Gebühren dürfen also nicht einfach nach Lust und Laune oder dem Geldbedarf der Gemeinde festgesetzt werden. Da muss zwischen dem Verwaltungsaufwand und dem wirtschaftlichen oder dem sonstigen Nutzen der Leistung ein angemessenes Verhältnis bestehen (Äquivalenzprinzip).

Primärer Gesichtspunkt ist der durchschnittliche Aufwand einer Amtshandlung. Im Prinzip darf für eine Amtshandlung nicht mehr berechnet werden, als sie die Behörde selbst kostet. Zusätzlich darf eine Behörde beim Preis aber auch den durchschnittlichen Wert oder Nutzen und die Bedeutung der Amtshandlung für den Bürger abschätzen.

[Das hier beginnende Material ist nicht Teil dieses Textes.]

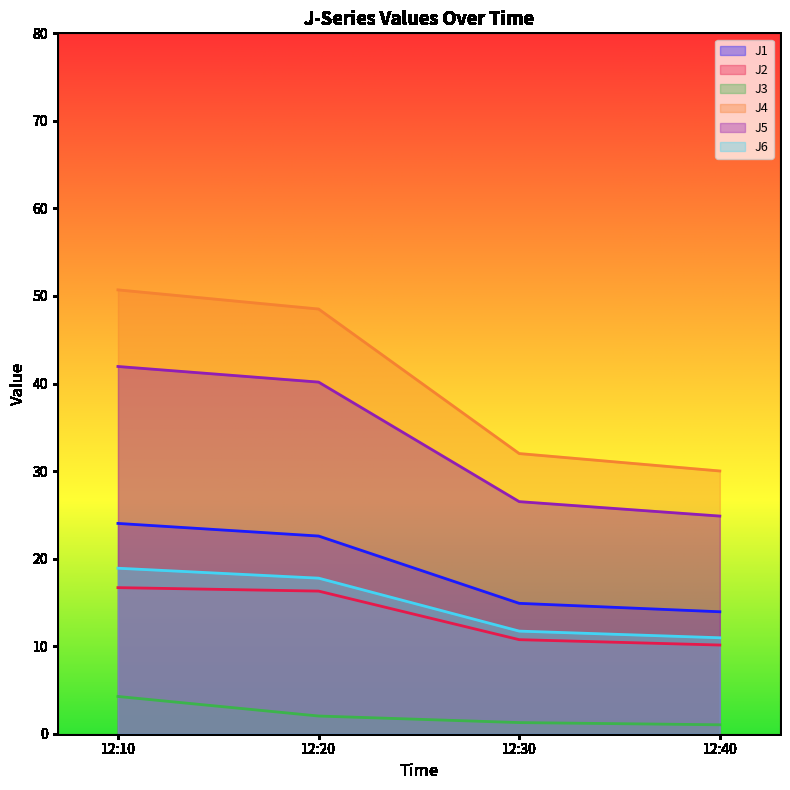

List the labels in order of J5 value, largest first.

12:10, 12:20, 12:30, 12:40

Das wird - leider - häufig im Baurecht so gehandhabt: Da werden Gebühren beispielsweise an der Höhe des Kaufpreises von Grundstücken orientiert. Für ein und denselben Verwaltungsakt wird ein hoher Preis berechnet, wenn das Grundstück sehr viel Geld kostet, und ein niedrigerer Preis, wenn es nicht so viel kostet.

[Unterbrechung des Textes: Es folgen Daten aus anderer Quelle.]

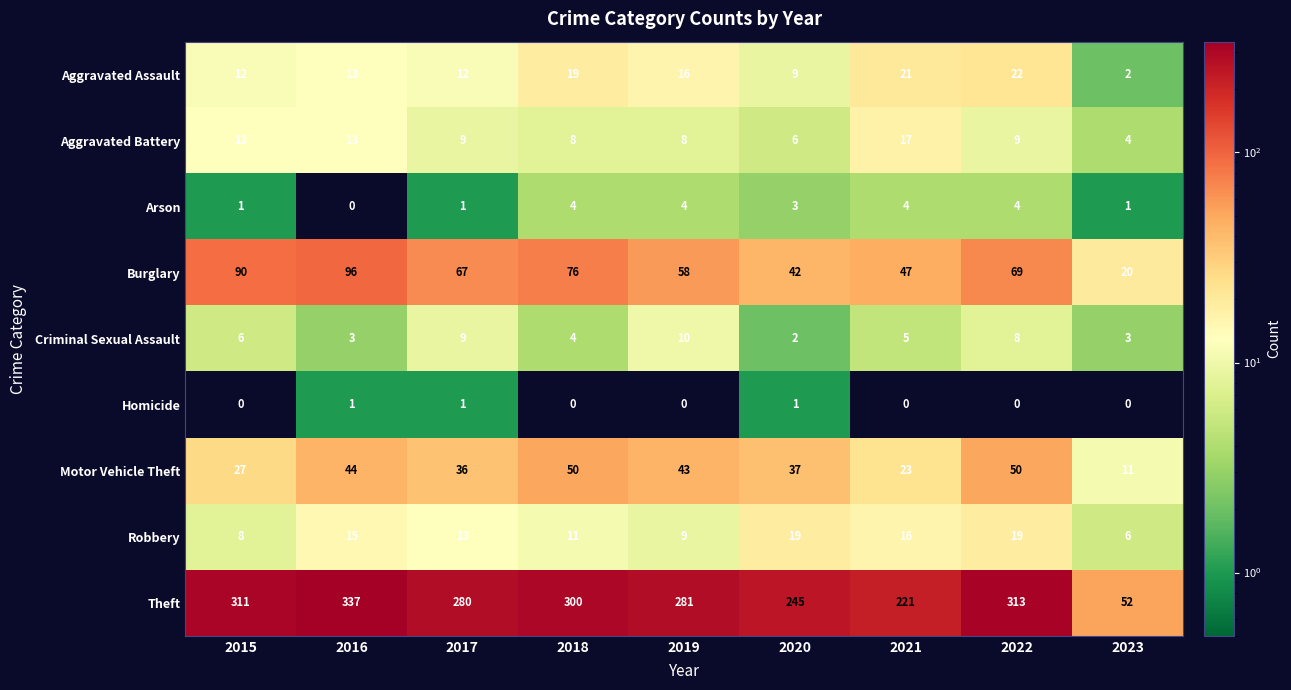

What is the difference between the Motor Vehicle Theft values at 2021 and 2017?

13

Beide Größen, Verwaltungsaufwand und wirtschaftlicher Wert oder Nutzen der Amtshandlung für den Empfänger, sind bei der Gebührenfestsetzung zu berücksichtigen und in ein angemessenes Verhältnis zu setzen.

Und an diesem Punkt kippt die finanzielle Misere der Städte und Gemeinden in den entwickelten Demokratien zur Systemkrise. Denn wenn die Kommunen nun unter dem Druck ihrer Finanznot nach und nach Gebühren und Steuern so anheben, dass sie mit den höheren Einnahmen aus der eigenen Schuldenkrise herauskommen und sich aus demselben Grund laufend weitere Einnahmequellen ausdenken, dann dreht sich das System der kommunalen Verwaltung um 180 Grad und verliert seine Existenzberechtigung.

Schlimmer noch: Das politische System wendet sich gegen die eigene Bevölkerung; denn die Bürger sehen sich nun in wachsendem Maße mit Kosten, Steuern und Gebühren für Leistungen konfrontiert, die sie in der Privatwirtschaft günstiger und besser bekommen könnten, wenn sie dort erbracht werden würden.

In einer milden Diktatur mag das gerade noch so hingehen. In einer Demokratie jedoch ist es völlig unerträglich. Wenn sich in einer Demokratie das politische System gegen die eigene Bevölkerung wendet, dann ist die Demokratie pervertiert und am Ende. Sie hat ihren Sinn verloren. Das Volk herrscht nicht mehr. Es wird beherrscht.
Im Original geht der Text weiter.